- _Written problem_: Write out the lines below word for word, leaving out the pictures.

- _Input rows_:
<<<<

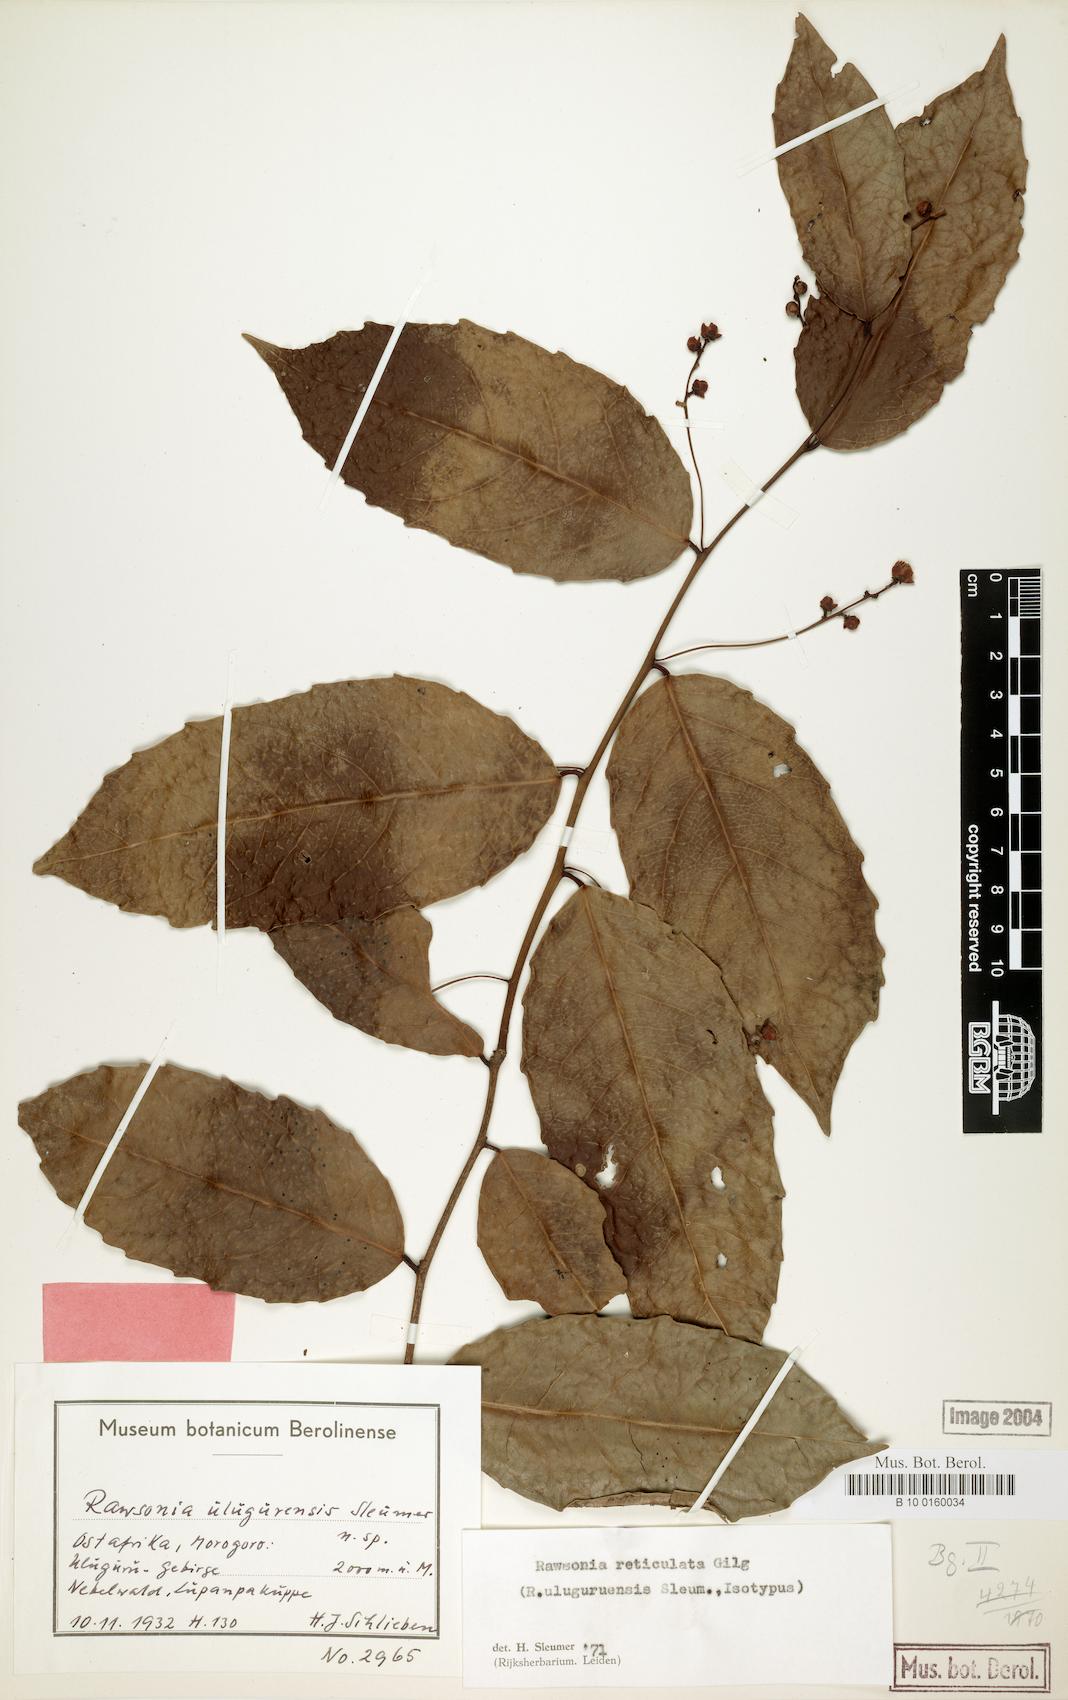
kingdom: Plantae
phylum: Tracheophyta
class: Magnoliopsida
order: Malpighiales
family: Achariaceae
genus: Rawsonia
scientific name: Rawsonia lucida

>>>>

- _Result of the task_:
kingdom: Plantae
phylum: Tracheophyta
class: Magnoliopsida
order: Malpighiales
family: Achariaceae
genus: Rawsonia
scientific name: Rawsonia lucida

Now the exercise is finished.